OPINION: The Assembly is fighting for Anchorage’s future

We all expect, even demand, that our public officials fight for the values and policies we elected them for; the ones they articulated in their campaigns that earned our votes. We also expect them to cooperate with other elected officials with different goals and polices when they can, in order to achieve real results. Fight for your view of what is right and cooperate when you can.

The current Anchorage Assembly deserves praise for doing both well, despite unprecedented levels of vitriol and attacks at nearly every meeting from a small, angry group.

The Assembly and Mayor Dave Bronson have worked cooperatively together on a number of issues that are critical to the future of our community. After initial disagreements, they are well on their way to implementing a comprehensive plan to end homelessness, an undertaking that has been years in the making and will be transformative for our community.

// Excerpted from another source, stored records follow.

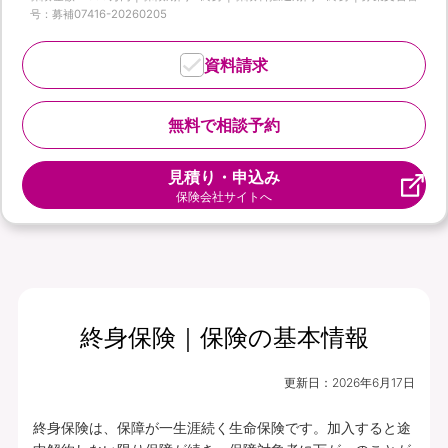
号：募補07416-20260205
資料請求
無料で相談予約
見積り・申込み
保険会社サイトへ
終身保険｜保険の基本情報
更新日：
2026年6月17日
終身保険は、保障が一生涯続く生命保険です。加入すると途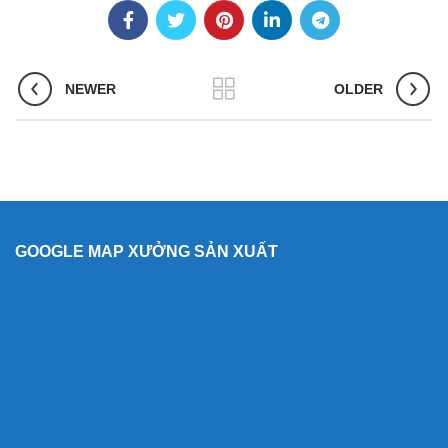
NEWER
OLDER
GOOGLE MAP XƯỞNG SẢN XUẤT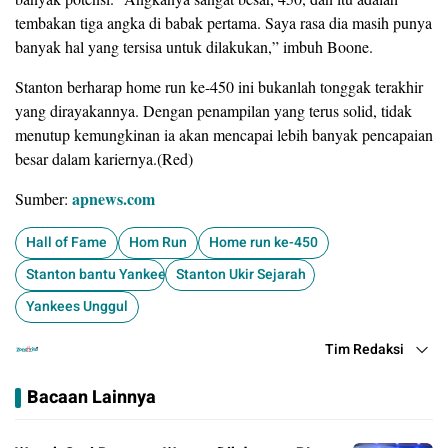
tembakan tiga angka di babak pertama. Saya rasa dia masih punya
banyak hal yang tersisa untuk dilakukan,” imbuh Boone.
​Stanton berharap home run ke-450 ini bukanlah tonggak terakhir
yang dirayakannya. Dengan penampilan yang terus solid, tidak
menutup kemungkinan ia akan mencapai lebih banyak pencapaian
besar dalam kariernya.(Red)
apnews.com
Sumber:
Hall of Fame
Hom Run
Home run ke-450
Stanton bantu Yankees tutup celah di AL East
Stanton Ukir Sejarah
Yankees Unggul
Tim Redaksi
Bacaan Lainnya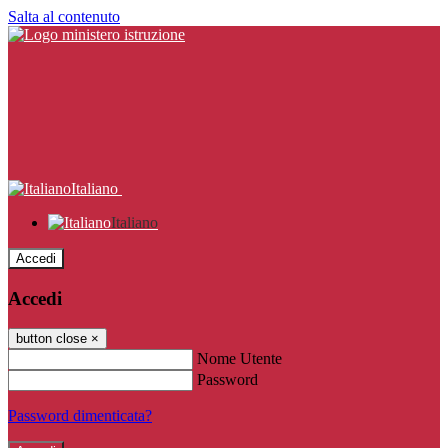
Salta al contenuto
Italiano
Italiano
Accedi
Accedi
button close
×
Nome Utente
Password
Password dimenticata?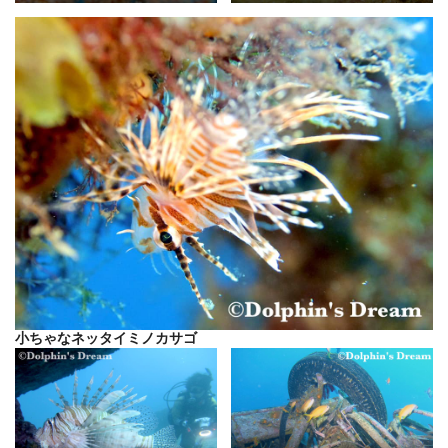
小ちゃなネッタイミノカサゴ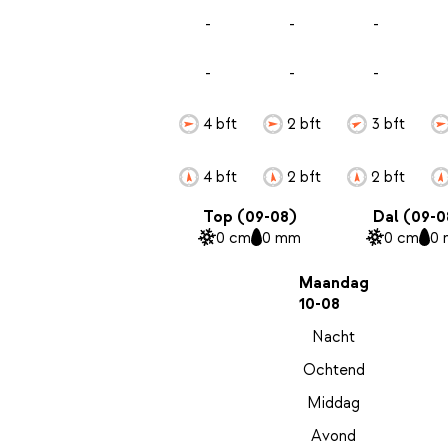
-
-
-
-
-
-
4 bft
2 bft
3 bft
4 bft
2 bft
2 bft
Top (09-08)
Dal (09-0
0 cm
0 mm
0 cm
0
Maandag
10-08
Nacht
Ochtend
Middag
Avond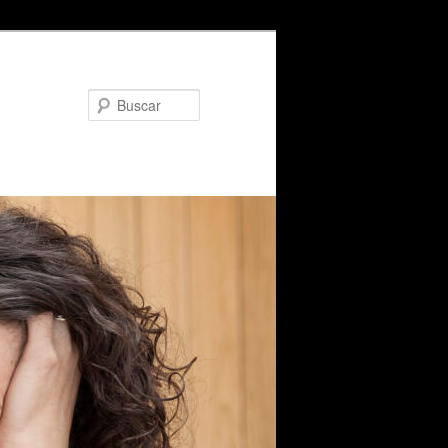
Buscar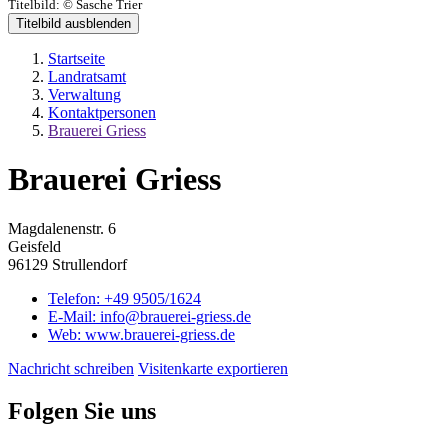
Titelbild:
© Sasche Trier
Titelbild ausblenden
Startseite
Landratsamt
Verwaltung
Kontaktpersonen
Brauerei Griess
Brauerei Griess
Magdalenenstr. 6
Geisfeld
96129 Strullendorf
Telefon:
+49 9505/1624
E-Mail:
info@brauerei-griess.de
Web:
www.brauerei-griess.de
Nachricht schreiben
Visitenkarte exportieren
Folgen Sie uns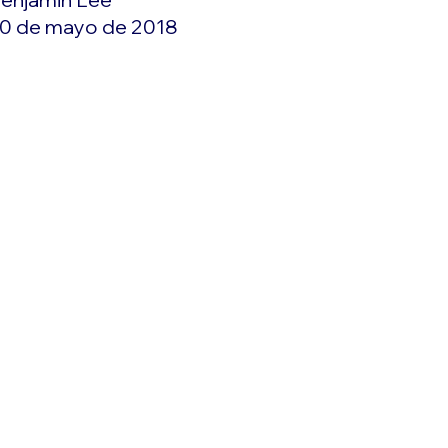
0 de mayo de 2018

The mayor has similarly joined the Assembly in its ongoing effort to promote a once-in-a-generation modernization of the Port of Alaska that will make our supply chain more resilient and stabilize the cost of business across Alaska.

While conflict gets more news coverage, there are numerous examples at every meeting of the Assembly and mayor getting things done on issues great and small. Working together, they approve contracts to purchase our police cars and snow plows, work with community councils and neighborhoods to review alcohol and marijuana licenses, and team up with businesses and nonprofits to improve the rules for our building codes and permit processes. Without this nonpartisan effort to put the interests of the municipality ahead of politics, our city would grind to a halt.

But, when faced with illegal actions or decisions that threaten the future health and success of Anchorage, the Assembly has pushed back. We did not elect this Assembly to abdicate its role.

When this Mayor nominated unqualified appointees to the library and health department, the Assembly rejected them or the nominees were withdrawn. When this mayor illegally threatened the safety of our water and illegally fired our civil rights watchdog, the Assembly opposed him. When this mayor forced out a great police chief, the Assembly investigated. When this Mayor cut funds for pre-kindergarten education and public safety, the Assembly restored the funding. I am glad they did. That is why we put them there.


A recent opinion piece by two former members of the Assembly made it seem as though the Assembly should have caved in or not fought for Anchorage on these issues in the name of bipartisanship cooperation with the mayor. As a former legislator, Assembly member and School Board member, I disagree. I believe they did just the right thing.

The Assembly cooperated with the mayor when they could and fought back when they had to. I would expect nothing less.

Eric Croft served in the Legislature from 1996-2006, on the Anchorage School Board from 2013-16, and on the Anchorage Assembly from 2016-19, including terms as ASB President and Assembly Chair.